How It Feels to Not Be Chasing

Right now my buddies are out west chasing this latest storm system. I’m not with them because I can’t afford it. Money has been extremely tight and what I take in has got to go toward paying the bills and putting food on the table for Lisa and me. That’s the reality of life. I’ve been on a couple of unproductive chases so far this year, and now that a decent system is finally in play out west, I’ve got to pass it up. I can’t even chase what promises to be a fabulous day today in Illinois. Once again I’ll be picking over the scraps later on here in Michigan. It’ll be nice to get some lightning, but it just isn’t the same.

Armchair chasers are typically regarded as off on the sidelines of storm chasing. But there’s a difference when you’ve been in the game and find yourself benched. You know what you’re missing. You’ve been looking forward to it all year with intense eagerness, like a kid looks forward to Christmas. So when you can’t do a thing about it unless it lands right in your lap–which in Michigan, land of cold fronts and veered surface winds, doesn’t happen often–it is extremely frustrating. SDS is one thing, but this is something else.

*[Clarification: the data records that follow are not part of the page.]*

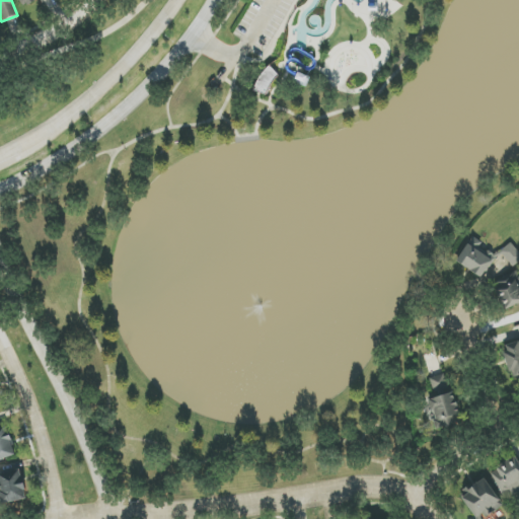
[(277,71),(265,67),(255,91),(268,96),(277,71)]
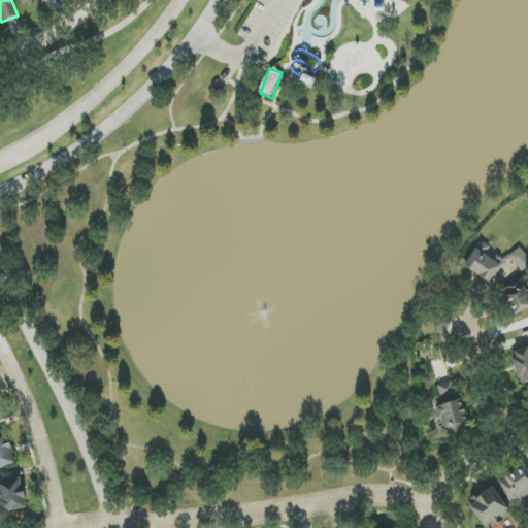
[(481,242),(465,266),(491,283),(506,259),(481,242)]
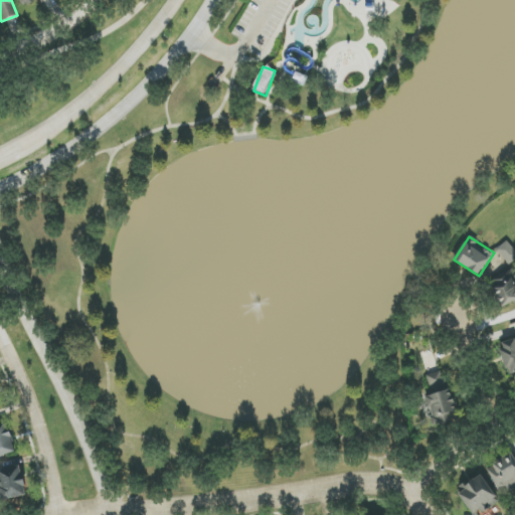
[(496,250),(509,265),(514,260),(514,249),(506,240),(496,250)]
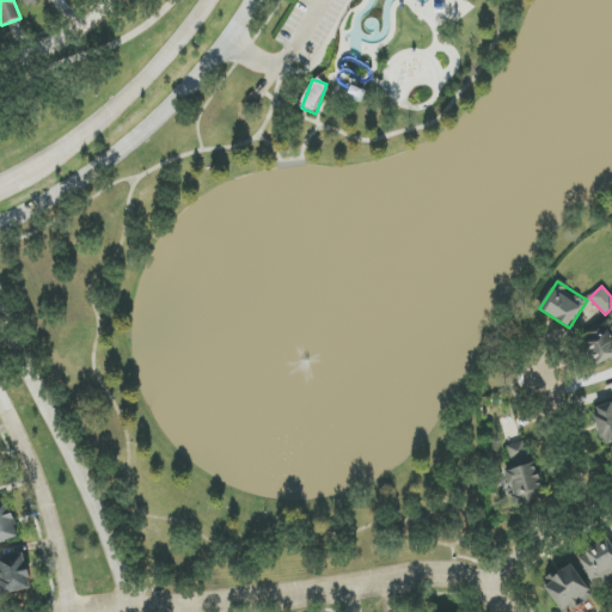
[(593,363),(611,357),(611,322),(585,329),(593,363)]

Armchair chasing? Nuts. I get to where I don’t even want to go near a radar. But I do anyway. I can’t seem to help myself. I want to see what’s happening with my friends, what storms they’re on. I look at the forecast models, too, hoping against hope that they’ll stop sticking their stupid tongues out at me and smile at me for once.

Today the RUC actually seems to do so. Here’s the 10Z KGRR sounding for 23Z this evening. Not bad. I just wish I believed that those surface winds and helicities were accurate, but I don’t, not with other models (NAM, GFS, and SREF) shouting them down. Besides, the HRRR composite reflectivity hates me. I can’t stand looking at it. Again, though, as with the radar, I do anyway. Storms progged to fire in northern Illinois and even south along the Michigan border…all I’d have to do is hop in my car, head west along I-80 and maybe down toward Peoria, or even just 80 miles south down US 131 toward the state line as a compensation prize, and I’d be in the sweet zone. But it ain’t gonna happen.

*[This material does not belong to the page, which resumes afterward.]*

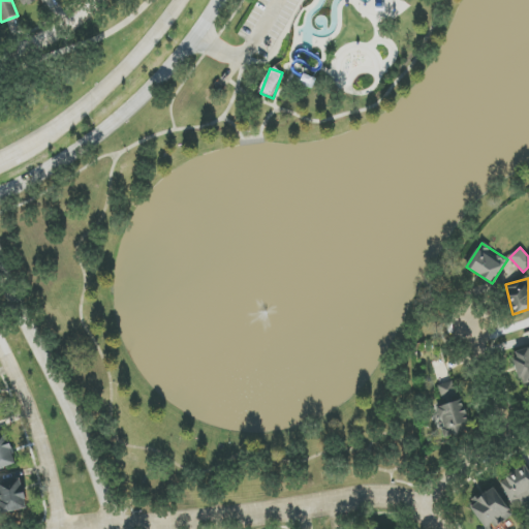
[(528,346),(511,351),(520,385),(528,382),(528,346)]
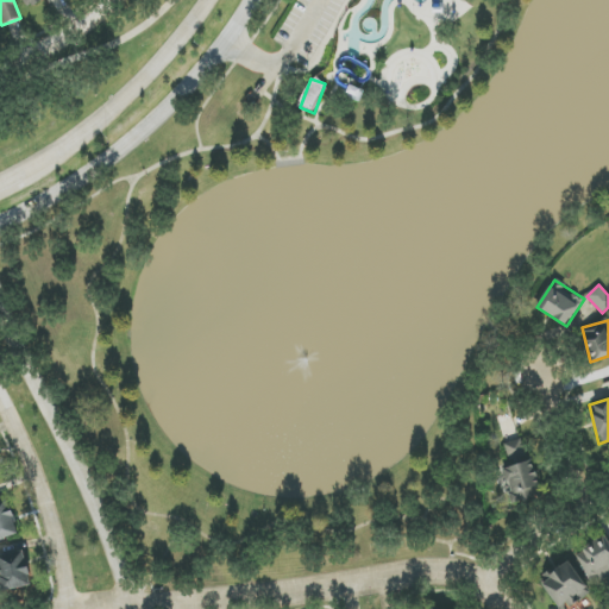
[(508,459),(525,456),(521,440),(504,444),(508,459)]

Rant, rant, rant. On this date last year I was on the most unforgettable chase of my life in northern South Dakota. Today, I wish this present system would just get on with it and get it over with so I can forget about weather, forget about the fact that I call myself a storm chaser when I’m not chasing storms. What a laugh. True, I’ll be chasing this evening locally for the first time for WOOD TV8. That I can at least afford, and it’s a nice way to work with the storms that we do get and possibly provide a bit of public service. But I don’t have high expectations. That’s a good thing here in populous West Michigan, but it doesn’t satisfy a convective jones. I just hope this season doesn’t drift into the summer pattern before I can get out and see at least one good tornadic supercell.

Okay, enough of this self-indulgent, babyish whining. I just had to get it out of my system, because in all seriousness, missing out on the action bothers me a lot, an awful lot, more than I can describe. It’s an absolutely miserable feeling. But it’s how things are, and life goes on.

Good luck out there in the Plains, Bill, Tom, and Mike–and Ben and Nick, though I know you guys are chasing separately. I hope you bag some great tornadoes today and over the next few days. As for me, it’s time to shower up, head to church, and remind myself that there’s more to life than this.